This invention relates to proton radiography of human subjects.
Diagnostic radiologists are constantly seeking more useful radiographs and other means for internal visualization that minimize the risk of harm to patients. The detection by X-rays of anomalies such as cancers and other tumors is rendered more difficult by the fact that X-rays produce an image by absorption in material through which they pass. This absorption is proportional to the square of the atomic number of the material in the path of the X-rays. Thus, bones, largely calcium, are easy to distinguish and soft tissue, mostly carbon, hydrogen, and oxygen, is not. In particular, cancerous lesions have very nearly the same atomic composition as normal cells. Visualization of such lesions has therefore been accomplished by injection or ingestion of a material of high atomic number which will concentrate in the lesion to increase its opacity to X-rays. A similar means of visualizing lesions in certain parts of the human body involves the administration of compounds containing radioisotopes that are taken up preferentially by the lesions. Each of these means, administration of dense compounds and administration of radioactive compounds, presents a potential threat to the well-being of the patient that would be better avoided if possible.
It is known that one way to avoid the threats outlined above is to expose the suspected lesion to a flux of ions. It is possible to detect differences in the energy loss in a beam of ions when the beam is passed through a substance. This energy loss is proportional to density, and in particular electron density. If a lesions exhibits a difference in density from the surrounding material, this density difference may be detected to provide a picture of the lesion which would be difficult or impossible to attain using X-rays. Other advantages exist from the use of ion beams, particularly beams of protons. Since no tracer or radiopaque material need be administered, there is no problem of delay in obtaining pictures resulting from the time necessary to ingest and distribute such tracer or radiopaque material. In addition, it has proved possible to obtain proton radiographs using extremely low levels of radiation.

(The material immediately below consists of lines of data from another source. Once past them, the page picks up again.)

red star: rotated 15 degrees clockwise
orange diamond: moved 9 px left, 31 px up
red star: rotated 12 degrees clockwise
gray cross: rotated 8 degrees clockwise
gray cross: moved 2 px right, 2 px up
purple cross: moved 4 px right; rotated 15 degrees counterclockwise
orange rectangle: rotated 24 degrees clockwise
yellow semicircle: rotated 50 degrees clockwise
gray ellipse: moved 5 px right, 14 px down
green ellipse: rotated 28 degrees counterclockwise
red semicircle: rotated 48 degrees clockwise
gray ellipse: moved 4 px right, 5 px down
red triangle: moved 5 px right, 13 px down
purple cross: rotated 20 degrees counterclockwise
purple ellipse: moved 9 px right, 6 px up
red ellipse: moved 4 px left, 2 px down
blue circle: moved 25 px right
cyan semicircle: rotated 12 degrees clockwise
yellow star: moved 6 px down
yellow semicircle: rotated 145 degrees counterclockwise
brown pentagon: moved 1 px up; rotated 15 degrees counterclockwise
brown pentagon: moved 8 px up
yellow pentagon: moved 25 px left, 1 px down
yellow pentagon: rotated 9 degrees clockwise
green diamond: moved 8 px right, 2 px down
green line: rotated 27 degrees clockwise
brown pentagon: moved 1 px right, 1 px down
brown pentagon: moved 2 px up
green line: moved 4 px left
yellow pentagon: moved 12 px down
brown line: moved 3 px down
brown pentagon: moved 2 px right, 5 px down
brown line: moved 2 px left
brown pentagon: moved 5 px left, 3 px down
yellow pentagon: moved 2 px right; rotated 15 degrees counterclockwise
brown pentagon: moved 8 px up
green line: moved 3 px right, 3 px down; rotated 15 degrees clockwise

The conclusions stated above have resulted from investigative work that has been carried out at various Accelerator Laboratories. Each such study has involved using an accelerator designed for research in high-energy physics in a manner for which the accelerator is marginally adapted. Relative to the needs of diagnostic proton radiography, the particle-research accelerators are expensive to build and complicated and expensive to operate. They produce too many protons in a beam whose particle density across a cross section is too high. The beam they produce is not designed either to be swept or to be defocused into a uniformly diffuse beam. Finally, and this is a serious disadvantage, they are not located in or conveniently near hospitals. The combination of factors outlined above suggests a need for a proton diagnostic accelerator that is sufficiently inexpensive to build and simple to operate and that is sufficiently safe that it can be located and routinely operated in a hospital.
It is an object of the present invention to provide facilities for proton radiography for location in a hospital.
It is a further object of the present invention to provide means located in a hospital for obtaining diagnostic proton radiographs.
Other objects will become apparent in the course of a detailed description of the invention.